### [EXCERPT]
▼▼▼
Thats is where the quote came from. If you look at their site you can see that they are in the business of rehabbing old theatres, every piece of gear included. They are selling labor, and to sell labor you have to have something to labor on. It is in their best interest to tell people that they can get just about the same amount of quality out of that old 6x9 as a new 36 deg. From the looks of it they are selling a great service for theatres and schools that have a decent space that has simply fallen into disrepair. Instead of contractors walking in and saying throw it all in a landfill and gut the place, these contractors walk in, say yes we can work with this, fix everything, get everything back up to code and get you back to near new. There are thousands of schools out there that could use this service and spend 5 to 10 grand then spending 150 grand to get the same thing they already had, but it just was not working to its full potential. 

Before we all jump off the deep end and say that this place is the devil and we should never do business with them, lets take a step back and really look at where that quote came from.

Edit: Actually after further reading I would hands down love to work with this company. I hope there is a service like this in the states. This is right up this forums alley. Basically they specialize in helping out school theatre dept. They are available anytime for anything you need. It looks like a pretty amazing service.


----------



## SteveB (Aug 6, 2007)

Footer4321 said:


> A properly working altman 360 (old brown things) actually puts out a pretty decent quality of light. It lacks the punch and the color temperature of a S4, but it still gets the job done. .



I can think of quite a few scenarios where this is not true, one being an LD/SM of a medium sized dance company on tour using a house rig of hundreds of 360Q's, whose color temp is so different then the S4's used in nearly every other house the event plays, that MAJOR changes in color choice and possibly in intensities must be made, as well as a whole lot of futile explaining to the artistic director as to why the show looks like crap. Not too mention "we can't use the rotators", or "I know the gobo's don't look as crisp". 

Been there, done that, no thanks. I'll take the new gear any day.

FWIW, the OP was quoted as "10 year old lights", which might very well simply be the first gen. S4's !.

On a similar topic, I was explaining color filters and choices to 2 of our newbie stagehands today, one of whom asked me how come I don't use GAM Color or Apollo color that much. I proceed to explain how my eye and brain can readily visualize what Roscolux and Lee filters look like when used in a lighting fixture, as opposed to viewed in the swatch book, but that I have trouble with the Apollo and GAM, due to the "newness: of the filter line. 

Similarly, how the designer Tharon Musser (Chorus Line, Little Night Music, Dreamgirls, Ballroom, 42st., etc...) essentially made the choice to retire from the industry when she realized (among other issues) that she could no longer visualize the color using the newer S4's and the like, having had a difficult time enough with the transition to quartz lamps from pure incandescents. 

SB


----------



## Footer (Aug 6, 2007)

SteveB said:


> I can think of quite a few scenarios where this is not true, one being an LD/SM of a medium sized dance company on tour using a house rig of hundreds of 360Q's, whose color temp is so different then the S4's used in nearly every other house the event plays, that MAJOR changes in color choice and possibly in intensities must be made, as well as a whole lot of futile explaining to the artistic director as to why the show looks like crap. Not too mention "we can't use the rotators", or "I know the gobo's don't look as crisp".
▲▲▲
### [SET PROBLEM A]
Answer these questions from the forum excerpt on old stage lights:
(i) How much could schools spend on the rehab service, compared with what amount for getting the same thing?
(ii) Which two filter lines does SteveB say he has trouble visualizing?
(iii) What transition had Tharon Musser already found difficult before the newer S4's?

### [INFORMATION SUPPLIED]
▼▼▼
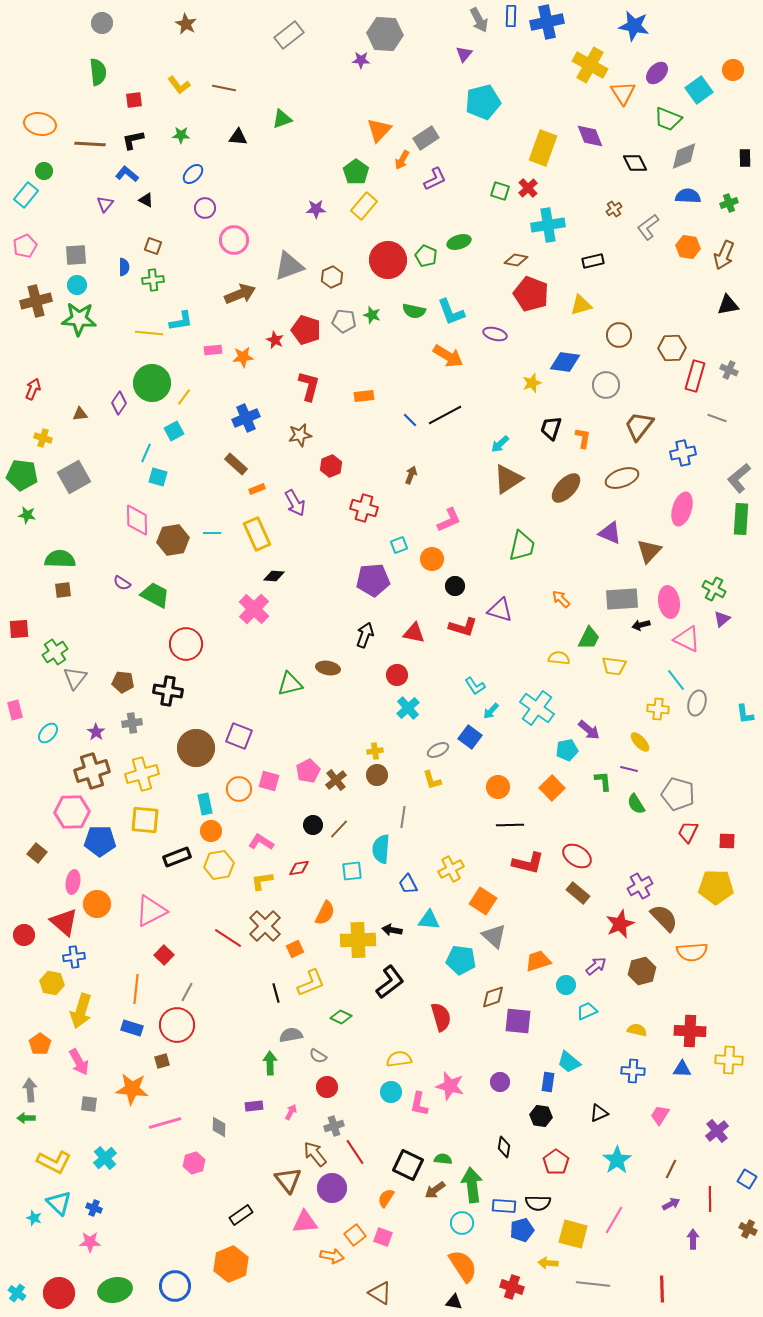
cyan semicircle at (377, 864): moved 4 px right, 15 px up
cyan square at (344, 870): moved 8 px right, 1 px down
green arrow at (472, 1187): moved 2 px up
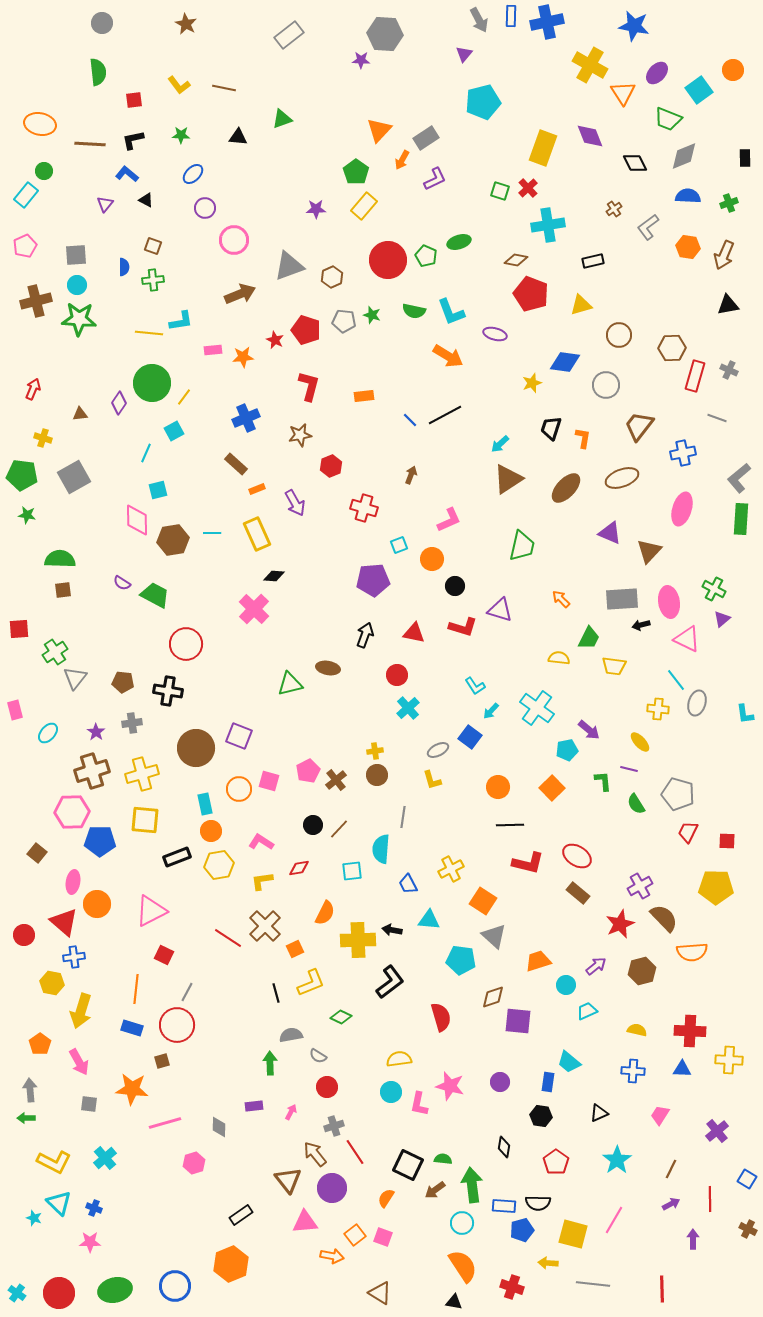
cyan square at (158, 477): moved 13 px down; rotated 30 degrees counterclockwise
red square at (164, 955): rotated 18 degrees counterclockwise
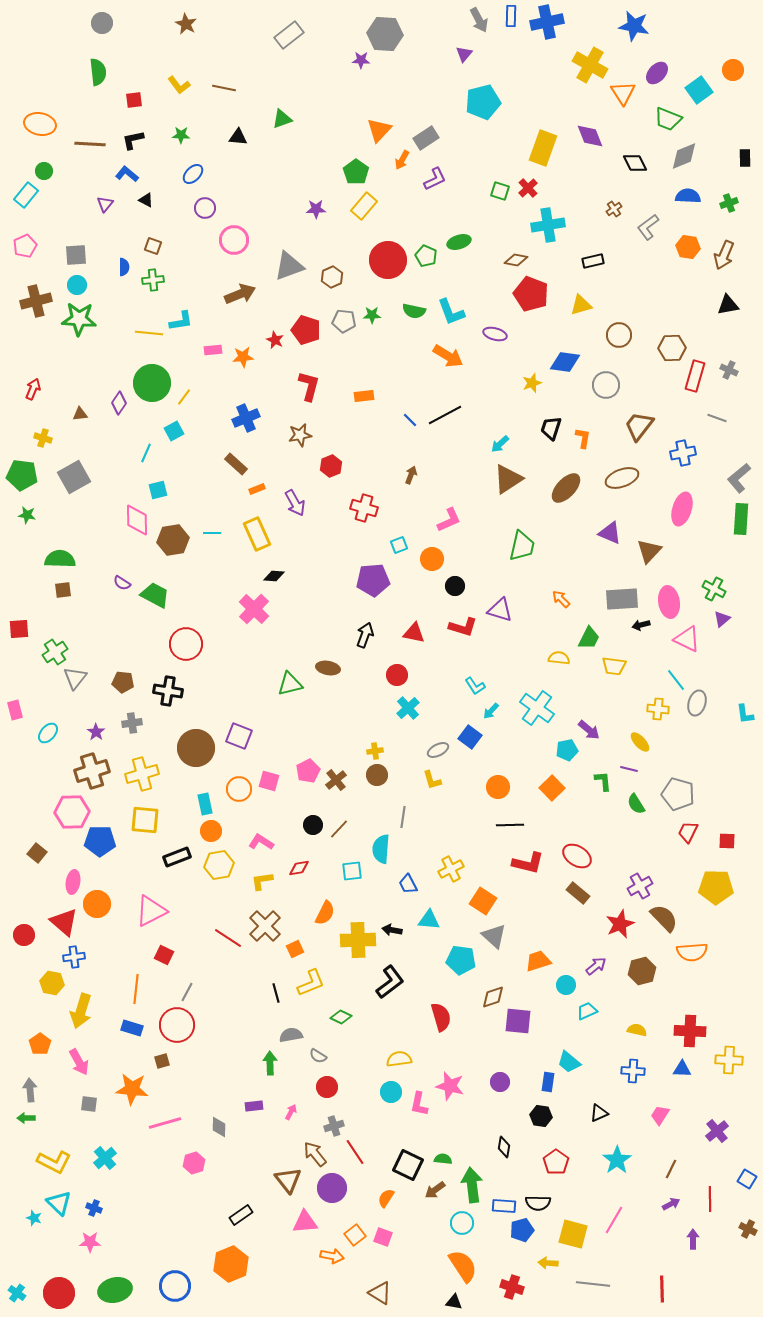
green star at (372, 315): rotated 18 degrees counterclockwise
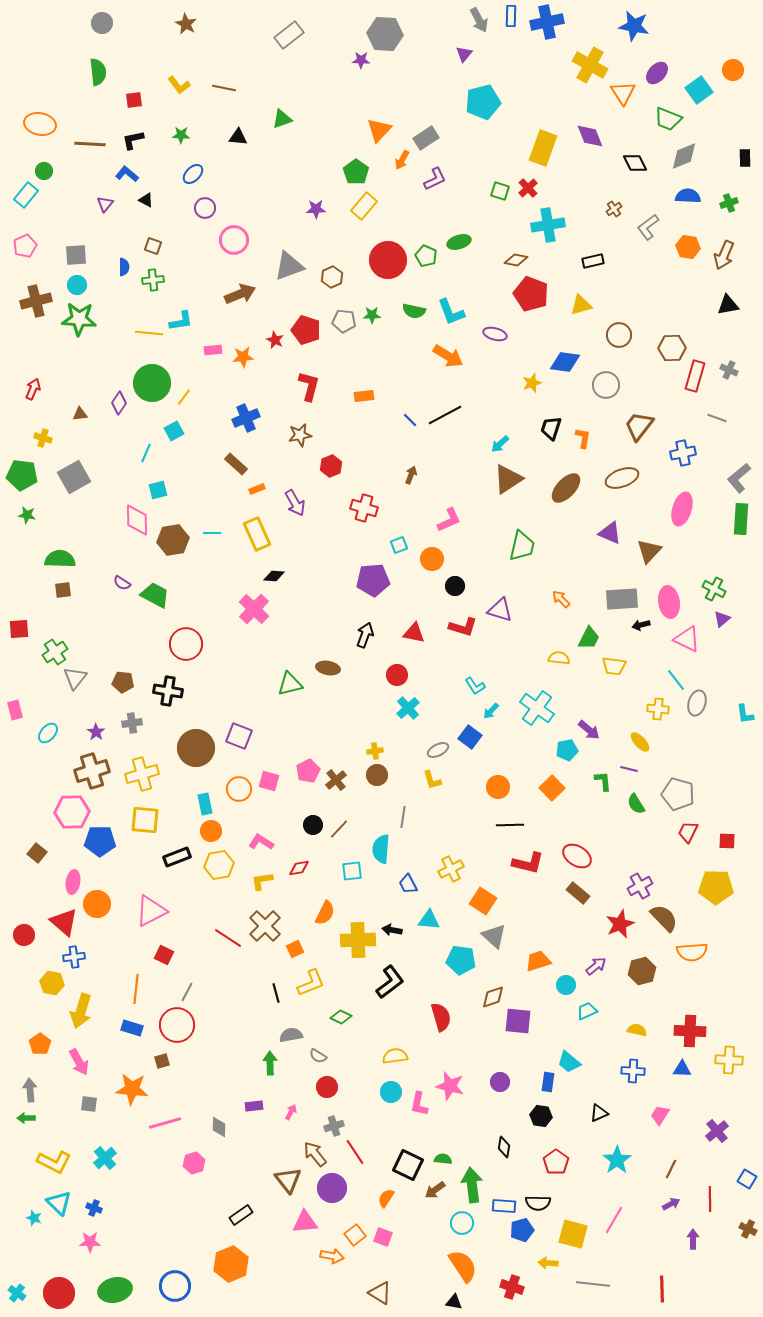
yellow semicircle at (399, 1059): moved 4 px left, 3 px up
▲▲▲
### [SET PROBLEM B]
Rewrite the entries in Block 1 with "cyan" swapped for "blue", keeping everything else the same. Leave out the picture lines.

### [FULL RESPONSE A]
(i) 5 to 10 grand, instead of 150 grand.
(ii) Apollo and GAM.
(iii) The transition to quartz lamps from pure incandescents.

### [FULL RESPONSE B]
blue semicircle at (377, 864): moved 4 px right, 15 px up
blue square at (344, 870): moved 8 px right, 1 px down
green arrow at (472, 1187): moved 2 px up
blue square at (158, 477): moved 13 px down; rotated 30 degrees counterclockwise
red square at (164, 955): rotated 18 degrees counterclockwise
green star at (372, 315): rotated 18 degrees counterclockwise
yellow semicircle at (399, 1059): moved 4 px left, 3 px up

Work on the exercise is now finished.